Pinterest Uses AI to Enhance its Recommendations System

Developers from Pinterest, along with collaborators from Stanford University, recently announced PinSage, an advanced recommendation deep learning-based framework used for ad and shopping recommendations within the social network.

“As the number of people using Pinterest grows beyond 200M+ MAU, and the number of objects saved has crossed 100B, we must continuously build technology to not only keep up but make recommendations smarter,” Ruining He, a Pinterest engineer stated in a blog post.

The framework uses a graph convolutional network (GCN) to learn things about pins or nodes in web-scale graphs. Each pin is associated with an image and a set of textual annotations such as the title and description.

Using NVIDIA Tesla GPUs and the cuDNN-accelerated TensorFlow deep learning framework, the team trained their graph convolutional network on approximately 18 terabytes of data, or 7.5 billion examples on a graph, with 3 billion nodes representing pins and boards.

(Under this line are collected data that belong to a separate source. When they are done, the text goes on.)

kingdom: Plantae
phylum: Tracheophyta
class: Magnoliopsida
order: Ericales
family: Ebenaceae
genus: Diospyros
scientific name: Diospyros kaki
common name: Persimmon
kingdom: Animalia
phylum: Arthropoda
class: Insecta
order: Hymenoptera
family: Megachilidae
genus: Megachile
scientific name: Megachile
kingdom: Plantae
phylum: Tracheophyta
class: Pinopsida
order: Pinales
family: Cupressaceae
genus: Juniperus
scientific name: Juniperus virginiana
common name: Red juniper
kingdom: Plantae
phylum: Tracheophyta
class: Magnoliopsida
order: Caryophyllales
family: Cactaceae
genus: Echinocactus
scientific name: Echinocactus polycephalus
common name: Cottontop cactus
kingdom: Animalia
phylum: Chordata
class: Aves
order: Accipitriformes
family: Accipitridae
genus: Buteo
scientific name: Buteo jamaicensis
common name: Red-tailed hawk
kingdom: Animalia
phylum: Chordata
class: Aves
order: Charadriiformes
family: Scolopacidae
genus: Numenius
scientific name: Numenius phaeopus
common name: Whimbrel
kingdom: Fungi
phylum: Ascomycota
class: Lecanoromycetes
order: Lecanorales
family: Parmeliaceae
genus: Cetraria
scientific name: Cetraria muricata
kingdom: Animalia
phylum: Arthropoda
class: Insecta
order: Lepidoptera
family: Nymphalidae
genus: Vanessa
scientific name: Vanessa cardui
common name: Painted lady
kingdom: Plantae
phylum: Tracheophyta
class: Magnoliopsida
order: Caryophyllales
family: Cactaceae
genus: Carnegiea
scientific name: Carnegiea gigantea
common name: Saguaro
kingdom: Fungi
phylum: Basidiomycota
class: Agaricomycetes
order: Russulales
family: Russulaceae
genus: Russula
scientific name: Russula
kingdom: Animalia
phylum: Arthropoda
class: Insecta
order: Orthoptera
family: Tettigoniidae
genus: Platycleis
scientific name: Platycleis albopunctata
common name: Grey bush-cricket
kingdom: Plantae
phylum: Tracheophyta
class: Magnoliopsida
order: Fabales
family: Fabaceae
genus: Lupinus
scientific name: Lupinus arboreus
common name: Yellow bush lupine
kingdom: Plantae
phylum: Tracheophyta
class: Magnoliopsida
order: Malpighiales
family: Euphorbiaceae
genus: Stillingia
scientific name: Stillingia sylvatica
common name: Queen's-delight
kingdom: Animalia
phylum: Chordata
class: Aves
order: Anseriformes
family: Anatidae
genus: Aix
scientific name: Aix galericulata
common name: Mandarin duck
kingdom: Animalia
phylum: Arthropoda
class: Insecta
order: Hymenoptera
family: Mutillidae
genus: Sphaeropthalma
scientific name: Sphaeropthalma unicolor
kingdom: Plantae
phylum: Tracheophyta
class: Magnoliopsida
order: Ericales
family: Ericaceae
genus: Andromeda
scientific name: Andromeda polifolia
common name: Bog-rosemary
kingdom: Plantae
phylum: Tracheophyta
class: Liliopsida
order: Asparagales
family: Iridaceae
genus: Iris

Examples of pins recommended by different algorithms. The image to the left is the query pin. Recommended items to the right are computed using Visual embeddings, Annotation embeddings, Pixie (purely graph-based method), and PinSage.

“Pin embeddings are essential to various tasks like a recommendation of Pins — including dynamic Pins like those for ads, and shopping — classification, clustering, and even reranking, He stated. “Such tasks are fundamental to our key services like Related Pins, Search, Shopping, and Ads.”

The framework has the potential to supercharge the backend of product discovery and power the future of shopping. In sum, the work analyzes more information than a standard deep learning model, the team said.

“Our model relies on this graph information to provide the context and allows us to disambiguate Pins that are (visually) similar, but semantically different. To our knowledge, this is the largest application of deep graph embeddings to date and paves the way for a new generation of web-scale recommender systems based on graph convolutional architectures,” the Pinterest engineers said.

The results of the work were recently published on ArXiv and are being presented at the SIGKDD International Conference on Knowledge Discovery & Data Mining in London this week.